Para que serve um debate?

Uma resenha do livro Como vencer um debate tendo razão

 

Debatemos o tempo todo em nossos cotidianos. Muitas vezes sem perceber, como quando discutimos o que iremos jantar ou que filme iremos assistir. Mas em época de eleições nos tornamos especialmente conscientes de alguns debates, principalmente os políticos. E se isto já era comum antigamente, na era das redes sociais o debate eleitoral é quase onipresente.

 

Nesta perspectiva saber não apenas como debater, mas também para que debater, com quem debater, e o que esperar de um debate. Para auxiliar no debate acerca de para que serve um debate Henry Bugalho lançou um pequeno livro, Como vencer um debate tendo razão.

 

O título é uma referência a um estudo inacabado de Arthur Schopenhauer, publicado em 1864, quatro anos após a morte do filósofo.

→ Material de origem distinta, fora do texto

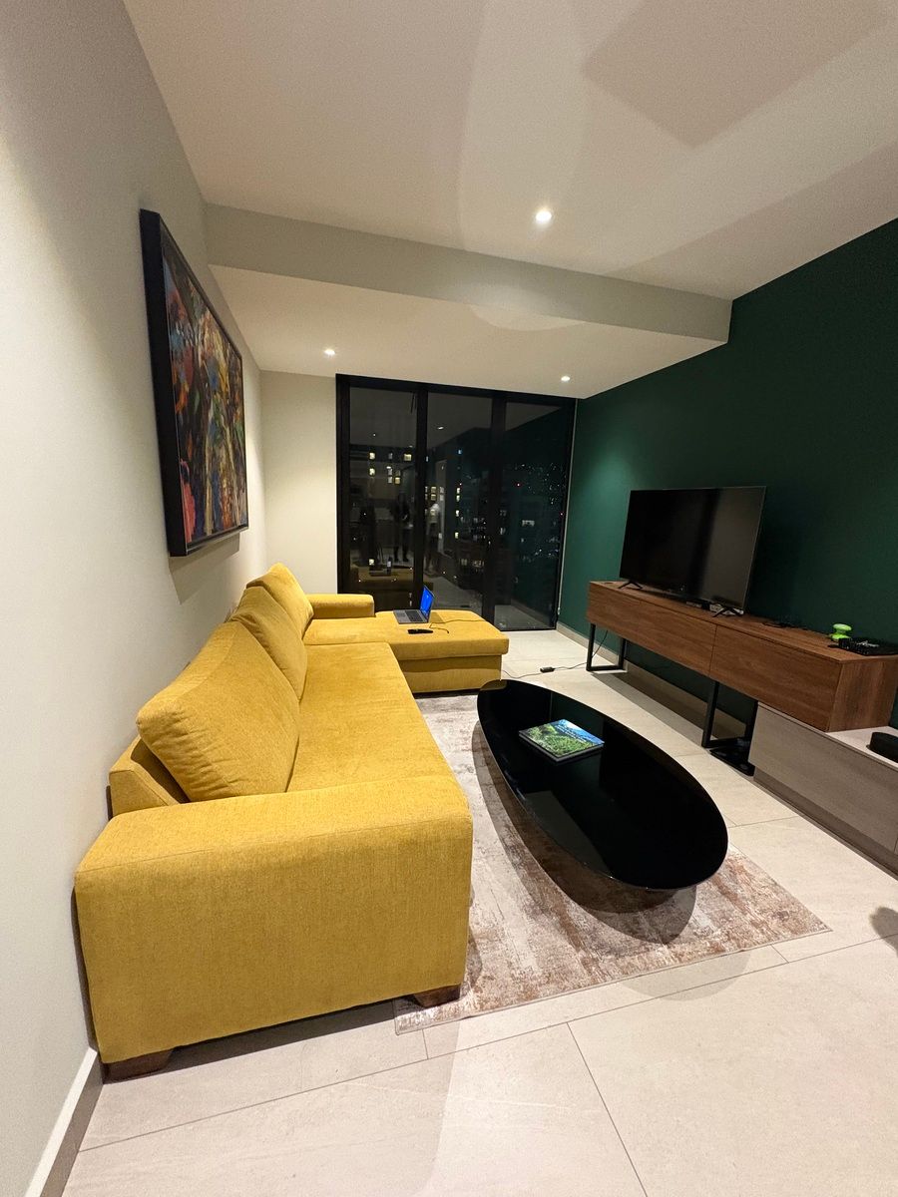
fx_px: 484
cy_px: 598
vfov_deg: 102.1
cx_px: 449
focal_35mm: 14
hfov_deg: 85.7
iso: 800
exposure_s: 1/60
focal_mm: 2.22
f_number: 2.2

Este estudo já foi publicado com vários títulos, mas sempre assemelhados. A edição que li leva o título A arte de ter razão - Como vencer um debate sem precisar ter a razão em 38 estratagemas.

 

O pequeno livro de Schopenhauer é uma espécie de manual de patifaria intelectual, explicitando os principiais truques que debatedores desonestos usam para vencer um debate através de prestidigitações lógicas, de argumentos falhos mas capazes de manipular e enganar tanto os outros debatedores como a platéia que assisti.  As famosas falácias. Obviamente a ideia deste manual é a que, conhecendo os estratagemas, podemos reconhece-los quando usados, e, principalmente, consigamos desmascarar o debatedor impostor, e não a de que devemos usar das falácias para vencer debates.

 

Apesar do manual de Schopenhauer ser bastante útil e abrangente, é um livro de leitura um tanto árida para o leitor de hoje, e principalmente, anacrônico no sentido que os meios de comunicação em massa, em especial as redes sociais, o modo de debater mudou bastante. Além disto o filósofo apenas aponta os estratagemas desonestos, mas não se debruça sobre a ética do debate, sobre o que seria um debate honesto e sincero. Sem dúvida apontar os erros e trapaças tem grande valor, mas também é preciso refletir sobre como seria um debate bem feito, de forma a buscar conclusões a partir do confronto de idéias.

 

E é aqui que o livro de Bugalho se torna mais abrangente que o estudo de Schopenhauer. Ele não se limita a fazer um estudo sobre falácias lógicas, como também propõe uma postura ética para que os debates sejam mais proveitosos e mais honestos.

 

O primeiro passo é deixar de interpretar um debate como um embate, onde o objetivo seria obter uma vitória contra o inimigo. A intenção de vencer um debate é uma armadilha do ego que acaba por nos levar a usar, as vezes inconscientemente, as vezes propositalmente, de falácias e artimanhas.

 

O segundo passo é entender que todos nós, debatedores ou platéia, temos inclinações e vieses cognitivos, e que podemos ser induzidos a escolher não a melhor ideia, mas o pacote mais vistoso e agradável, como o “vencedor” do debate.

 

E talvez o passo mais importante, em especial em redes sociais: devemos aprender a reconhecer quando um debate é frutífero, e quando se transforma em apenas uma confrontação que alimenta o confronto, a lacração, a mirada, a criação de memes. Pois sim, muitas vezes continuar debatendo pode piorar a qualidade do debate público.

 

O pequeno livro de Bugalho é de uma leitura fácil e fluida, e apesar de não apresentar nenhum conceito revolucionário, sintetiza bem a base da retórica e oratória de debates, tanto os frutíferos quanto os venenosos. Recomendo em especial para o leitor que com frequência se percebe envolvido em debates que apenas levam a irritação e frustração.

 

A única nota negativa se refere a revisão do texto, pelo menos na versão e-book, onde certas palavras foram mantidas repetidamente com erros, alguns até difíceis de entender. O pior exemplo foi o uso do termo block no lugar de exemplo. Irrita um pouco mas depois que se acostuma a leitura não fica prejudicada.